Resta il fatto che non solo pagammo un cambio quasi al doppio ma ci sorbimmo pure una tassa salatissima per alleggerire il debito pubblico e quindi entrare nell’eurozona. Lì cominciarono i nostri guai e pure la narrazione miracolistica dell’Europa, prima con le fesserie del Manifesto di Ventotene, poi con quelle della moneta unica.
Eppure, per il presidente del Senato La Russa, con Ciampi «l’interesse nazionale tornò a essere un valore e l’Italia tornò a essere orgogliosa della propria identità».
E adesso santifichiamo pure la Bonino
Ma Ciampi è pure, appunto, l’europeista della tassa e della moneta a 1936,27. Come Emma Bonino, che fu ministro, commissario Ue e infine leader di un partito ben finanziato da Soros (lei era ben felice delle donazioni del finanziere speculatore), un partito denominato +Europa, quasi a chiusura di un cerchio che vide i radicali impegnati nell’unico referendum vagamente europeista nel 1989, foglia di fico per chi – come me – lamenta una vera mancanza di legittimazione popolare dal basso.
Anche nel caso della Bonino le esequie sono state l’occasione per parlare di Unione europea, per rilanciarne ancora una volta lo spirito e la… indispensabilità politica. Soprattutto ora che ci sono quei cattivoni dei russi con cui l’Europa ha sempre fatto grandi affari in nome del gas e del petrolio turandosi il naso quando Mosca già inviava militari fuori confine. «Il modo migliore per ricordarla è continuare la sua battaglia incompiuta e più grande, quella per gli Stati Uniti d’Europa».
E poco conta che i cittadini non ci credano più e anzi premino forze più nazionaliste, persino anti europeiste, e decisamente critiche verso le politiche migratorie di cui la Bonino era sostenitrice, in piena osservanza del credo neoliberista.
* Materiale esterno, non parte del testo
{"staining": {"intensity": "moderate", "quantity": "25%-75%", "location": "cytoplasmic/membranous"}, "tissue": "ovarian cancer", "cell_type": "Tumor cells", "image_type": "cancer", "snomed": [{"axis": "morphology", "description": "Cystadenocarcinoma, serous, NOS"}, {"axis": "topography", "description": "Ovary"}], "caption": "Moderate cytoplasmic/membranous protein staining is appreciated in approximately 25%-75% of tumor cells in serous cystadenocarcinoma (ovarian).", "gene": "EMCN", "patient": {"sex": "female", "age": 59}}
L’europeismo sopravvive solo per i funerali
Nella carrellata dei ricordi. Romano Prodi fa bene a puntualizzare che quello di Bonino non era «un europeismo lacrimoso o sentimentale, ma razionale, cosciente degli ostacoli che i nazionalismi crescenti portano al disegno europeo», perché l’inganno mercatista sta proprio lì, nello schiacciare le nazioni dall’alto con la finanza e dal basso con le invasioni di migranti.
Altrimenti perché Soros avrebbe dovuto finanziare +Europa? Questo è il punto politico che rende l’azione di Giorgia Meloni in controtendenza e quindi efficace sia a livello di Commissione che di Consiglio europeo.
L’Ue ha bisogno delle commemorazioni per tirarsi un po’ a lucido, per rinnovare un’epica che non incanta. Anzi, sta diventando stucchevole, anche quando rilancia sulla necessità di armarsi come se già non fosse campione di spesa militare.
Quante fesserie pure ieri ha dovuto raccontare, nel discorso sull’Unione, la presidente Ursula von der Leyen, davanti alla plenaria di un Parlamento europeo che lei ha umiliato sui vaccini come sui piani di finanziamento degli acquisti di armi. Parole degne di una commemorazione funebre. Del resto, questo è il vero stato dell’Europa oggi.